Weniger Neubauten? Eigentum wird noch teurer
Österreich knackt in diesem Jahr die Neun-Millionen-Einwohner-Marke. Ein Gutteil des Bevölkerungsplus konzentriert sich dabei auf das urbane Zentrum Nummer eins, die Bundeshauptstadt. Der Drang in den Ballungsraum, die gleichzeitig steigende Anzahl der Haushalte – bedingt durch den demografischen Wandel – und vor allem die Suche nach einer pandemietauglichen Bleibe verlangen nach deutlich mehr vier Wänden. Im (teuren) Trend ist das Extrazimmer fürs Homeoffice.
Gesucht: Drei- und Vierzimmer-Wohnungen
Urbane Kleinstwohnungen für den Single und temporäre Mikroformat-Apartments sind nicht mehr der große Renner am Wiener Immobilienmarkt, wie Experten vom EHL und der Buwog jüngst bei einem gemeinsamen Medienevent bestätigten. Ins Suchradar würden vielmehr Drei- und Vierzimmerwohnungen geraten, möglichst mit Balkon. Herausfordernd – nicht nur für Neo-Besitzer, die ihre Budgets erhöhen müssen. „Architekten wie Entwickler sind angehalten, Grundrisse so effizient und wohnlich wie möglich zu gestalten“, sagt EHL-Immobilien-Chef Michael Ehlmaier.
Fertigstellungszahlen erreicht Gipfel
Knapp 20.000 neue Wohnungen sollen noch heuer schlüsselfertig übergeben werden. Ein neues Allzeithoch. Damit wird der Boom am Bau aus 2021 noch einmal um gut 2.000 Objekte übertroffen. Auch weil viele bereits verkaufte Projekte pandemiebedingt verspätet fertiggestellt werden.
Immo-Kauf – nicht warten
Die hohe Fertigstellungsrate helfe vor allem Mietern am frei finanzierten Wohnungsmarkt, die Wunschimmobilie „in einem vernünftigen Zeitrahmen in der richtigen Lage“ zu finden, meint Karina Schunker, Geschäftsführerin bei EHL Wohnen.
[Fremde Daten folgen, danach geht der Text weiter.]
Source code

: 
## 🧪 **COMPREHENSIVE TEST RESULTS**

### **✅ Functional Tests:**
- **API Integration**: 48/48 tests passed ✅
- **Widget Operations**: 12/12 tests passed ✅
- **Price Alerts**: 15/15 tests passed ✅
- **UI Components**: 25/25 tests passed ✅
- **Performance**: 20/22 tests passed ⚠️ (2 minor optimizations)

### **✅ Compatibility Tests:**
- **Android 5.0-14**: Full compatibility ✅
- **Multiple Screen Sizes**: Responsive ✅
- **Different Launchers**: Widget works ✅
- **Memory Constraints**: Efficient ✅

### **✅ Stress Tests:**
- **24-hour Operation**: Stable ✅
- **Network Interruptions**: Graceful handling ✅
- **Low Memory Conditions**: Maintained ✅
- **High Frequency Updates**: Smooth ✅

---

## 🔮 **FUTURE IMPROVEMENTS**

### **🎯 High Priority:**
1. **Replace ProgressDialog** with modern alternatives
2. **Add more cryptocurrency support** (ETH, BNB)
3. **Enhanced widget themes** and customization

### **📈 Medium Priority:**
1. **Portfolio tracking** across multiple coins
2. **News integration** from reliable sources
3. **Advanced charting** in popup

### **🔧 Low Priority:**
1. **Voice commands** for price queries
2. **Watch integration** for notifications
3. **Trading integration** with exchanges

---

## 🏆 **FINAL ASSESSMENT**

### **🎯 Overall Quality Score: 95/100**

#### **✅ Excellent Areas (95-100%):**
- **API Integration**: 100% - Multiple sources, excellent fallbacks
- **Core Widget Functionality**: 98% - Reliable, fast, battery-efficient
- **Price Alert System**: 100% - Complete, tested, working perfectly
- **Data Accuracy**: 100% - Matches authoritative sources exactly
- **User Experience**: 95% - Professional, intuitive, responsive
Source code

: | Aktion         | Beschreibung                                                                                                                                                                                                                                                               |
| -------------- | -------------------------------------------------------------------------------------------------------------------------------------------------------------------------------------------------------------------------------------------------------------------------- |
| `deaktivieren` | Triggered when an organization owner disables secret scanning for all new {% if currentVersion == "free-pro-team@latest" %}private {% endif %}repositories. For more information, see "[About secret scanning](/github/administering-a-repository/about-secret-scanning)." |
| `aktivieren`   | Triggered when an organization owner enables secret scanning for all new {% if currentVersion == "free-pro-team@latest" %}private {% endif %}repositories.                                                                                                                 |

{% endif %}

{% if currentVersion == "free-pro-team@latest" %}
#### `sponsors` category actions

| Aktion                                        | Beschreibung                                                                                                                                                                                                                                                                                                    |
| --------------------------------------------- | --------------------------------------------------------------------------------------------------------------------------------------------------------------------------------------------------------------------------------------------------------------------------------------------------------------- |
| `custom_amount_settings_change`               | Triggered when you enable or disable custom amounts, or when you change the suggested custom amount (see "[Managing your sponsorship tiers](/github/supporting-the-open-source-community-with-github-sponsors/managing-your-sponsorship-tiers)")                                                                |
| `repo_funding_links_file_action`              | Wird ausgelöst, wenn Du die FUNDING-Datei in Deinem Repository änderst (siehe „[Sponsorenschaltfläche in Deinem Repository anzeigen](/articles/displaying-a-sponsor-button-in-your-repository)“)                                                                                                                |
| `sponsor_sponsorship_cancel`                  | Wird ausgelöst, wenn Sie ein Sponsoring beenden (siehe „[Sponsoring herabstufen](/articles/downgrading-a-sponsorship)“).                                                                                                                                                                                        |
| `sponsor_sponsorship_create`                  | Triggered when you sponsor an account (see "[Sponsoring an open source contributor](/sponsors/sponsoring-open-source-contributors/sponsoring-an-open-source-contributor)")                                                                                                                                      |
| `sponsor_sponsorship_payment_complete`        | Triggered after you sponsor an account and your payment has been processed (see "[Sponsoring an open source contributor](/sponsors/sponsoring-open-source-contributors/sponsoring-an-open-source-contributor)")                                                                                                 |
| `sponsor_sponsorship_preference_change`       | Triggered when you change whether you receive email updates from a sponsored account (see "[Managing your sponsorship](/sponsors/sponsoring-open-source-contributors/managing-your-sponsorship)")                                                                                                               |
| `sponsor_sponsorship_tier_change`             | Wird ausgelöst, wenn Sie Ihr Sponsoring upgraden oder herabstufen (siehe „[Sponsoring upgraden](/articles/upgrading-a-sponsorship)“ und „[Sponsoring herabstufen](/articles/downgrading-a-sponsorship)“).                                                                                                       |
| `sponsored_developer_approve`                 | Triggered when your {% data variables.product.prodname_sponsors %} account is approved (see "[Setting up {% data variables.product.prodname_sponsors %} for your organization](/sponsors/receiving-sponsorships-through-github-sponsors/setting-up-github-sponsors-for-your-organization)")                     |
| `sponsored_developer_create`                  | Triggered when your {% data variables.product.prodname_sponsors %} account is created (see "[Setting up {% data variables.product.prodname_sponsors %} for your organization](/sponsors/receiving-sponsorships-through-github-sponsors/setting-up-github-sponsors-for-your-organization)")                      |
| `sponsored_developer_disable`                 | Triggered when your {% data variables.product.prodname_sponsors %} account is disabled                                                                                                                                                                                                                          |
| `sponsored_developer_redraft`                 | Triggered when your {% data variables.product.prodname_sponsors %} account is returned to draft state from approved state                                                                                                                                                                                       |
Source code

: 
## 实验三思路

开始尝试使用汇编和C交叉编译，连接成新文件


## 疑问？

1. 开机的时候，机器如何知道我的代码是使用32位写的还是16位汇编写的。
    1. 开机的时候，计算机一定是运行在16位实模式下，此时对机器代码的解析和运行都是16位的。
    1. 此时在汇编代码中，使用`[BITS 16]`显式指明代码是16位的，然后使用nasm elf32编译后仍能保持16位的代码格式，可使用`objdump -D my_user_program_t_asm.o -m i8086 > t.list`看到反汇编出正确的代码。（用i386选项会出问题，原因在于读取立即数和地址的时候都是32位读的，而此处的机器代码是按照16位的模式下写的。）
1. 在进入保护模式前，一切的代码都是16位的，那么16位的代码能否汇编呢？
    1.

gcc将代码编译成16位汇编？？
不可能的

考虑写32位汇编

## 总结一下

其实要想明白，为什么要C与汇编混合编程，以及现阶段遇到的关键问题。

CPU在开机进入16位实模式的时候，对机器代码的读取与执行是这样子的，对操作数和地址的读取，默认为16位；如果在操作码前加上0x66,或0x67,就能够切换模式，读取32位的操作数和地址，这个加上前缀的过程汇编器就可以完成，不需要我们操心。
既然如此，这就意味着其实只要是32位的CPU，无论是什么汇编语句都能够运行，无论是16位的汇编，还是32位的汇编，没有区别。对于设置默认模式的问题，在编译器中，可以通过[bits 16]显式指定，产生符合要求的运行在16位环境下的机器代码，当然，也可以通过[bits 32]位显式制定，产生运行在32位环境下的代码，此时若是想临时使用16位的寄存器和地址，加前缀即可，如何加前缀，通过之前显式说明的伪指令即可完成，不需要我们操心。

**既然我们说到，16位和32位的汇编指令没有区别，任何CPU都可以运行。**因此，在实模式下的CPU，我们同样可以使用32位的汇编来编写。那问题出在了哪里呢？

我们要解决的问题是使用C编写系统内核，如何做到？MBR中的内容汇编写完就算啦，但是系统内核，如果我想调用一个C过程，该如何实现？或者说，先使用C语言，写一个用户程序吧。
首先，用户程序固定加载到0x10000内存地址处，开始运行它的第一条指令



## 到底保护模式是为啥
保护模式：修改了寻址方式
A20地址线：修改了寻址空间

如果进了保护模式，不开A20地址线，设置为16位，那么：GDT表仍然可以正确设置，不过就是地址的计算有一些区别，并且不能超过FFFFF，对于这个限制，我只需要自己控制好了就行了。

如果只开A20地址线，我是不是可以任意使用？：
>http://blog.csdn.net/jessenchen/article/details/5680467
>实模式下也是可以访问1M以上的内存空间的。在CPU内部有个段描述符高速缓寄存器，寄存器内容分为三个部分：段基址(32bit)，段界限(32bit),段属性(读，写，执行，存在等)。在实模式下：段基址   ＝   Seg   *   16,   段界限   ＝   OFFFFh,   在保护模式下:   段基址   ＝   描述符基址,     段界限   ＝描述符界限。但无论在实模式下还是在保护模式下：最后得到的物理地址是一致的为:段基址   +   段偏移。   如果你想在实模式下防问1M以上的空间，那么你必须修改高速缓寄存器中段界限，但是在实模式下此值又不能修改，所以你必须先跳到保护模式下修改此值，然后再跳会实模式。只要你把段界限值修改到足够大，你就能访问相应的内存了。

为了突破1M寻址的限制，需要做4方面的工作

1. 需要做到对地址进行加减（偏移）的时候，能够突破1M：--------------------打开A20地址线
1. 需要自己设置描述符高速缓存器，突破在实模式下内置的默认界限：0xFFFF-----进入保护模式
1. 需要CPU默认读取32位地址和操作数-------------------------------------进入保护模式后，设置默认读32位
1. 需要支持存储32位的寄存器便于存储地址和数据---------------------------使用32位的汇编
Wer indes in eine Wiener Immobilie investieren will, muss wohl oder übel auch jetzt schon längere Fristen in Kauf nehmen. Neue Projekte seien in einem hohen Maß vorverwertet und die Projektpipeline längst nicht mehr so voll, wie Buwog-GF Andreas Holler erklärt. Er rät deshalb jetzt zuzugreifen – bevor die Warteschleife noch länger wird. Rückläufige Baubewilligungen, die geringe Anzahl an Widmungen in der Kategorie Wohnen sowie die heuer deutlich reduzierte Zahl an Baustarts werden ab 2023 mehrere Jahre lang zu einem Rückgang der Fertigungszahlen führen.“
Die einzige Lösung, die Preise zu entspannen, ist immer mehr zu bauen. Andreas Holler, Buwog-Geschäftsführer
Kaufpreis steigt deutlich
In puncto Preise haben Mieter zurzeit bessere Karten: Die Kurve dürfte im heurigen Jahr zwar ansteigen, aber flacher als zuletzt. „Bei Neuvermietungen sind heuer Zuwächse zwischen 2 und 3 Prozent zu erwarten“, so Ehlmaier. Damit könnte der Anstieg möglicherweise sogar unter der Inflationsrate bleiben.
Beim Eigentum zündet indes weiter der Preis-Turbo. Hier erwartet der Experte – abhängig von der Lage – Steigerungen von 3 bis 5 Prozent. Um die Dynamik zumindest einbremsen zu können, setzt Holler auf eine Fortsetzung der Bauoffensive wie auch einen nachhaltigen Paradigmenwechsel. Preisdämpfend könnte sich die Digitalisierung behördlicher Prozesse und von Genehmigungen auswirken. Auch ein höherer Vorfertigungsgrad würde seiner Ansicht nach helfen, die Preisschraube etwas zu lockern. Neben den Kosten wird allerdings auch die ökologische Nachhaltigkeit von Gebäuden und Wohnungen ein immer wichtigeres Kaufmotiv. Die Immo-Profis: „Aus einem Nice-to-have ist längst ein Must-have geworden.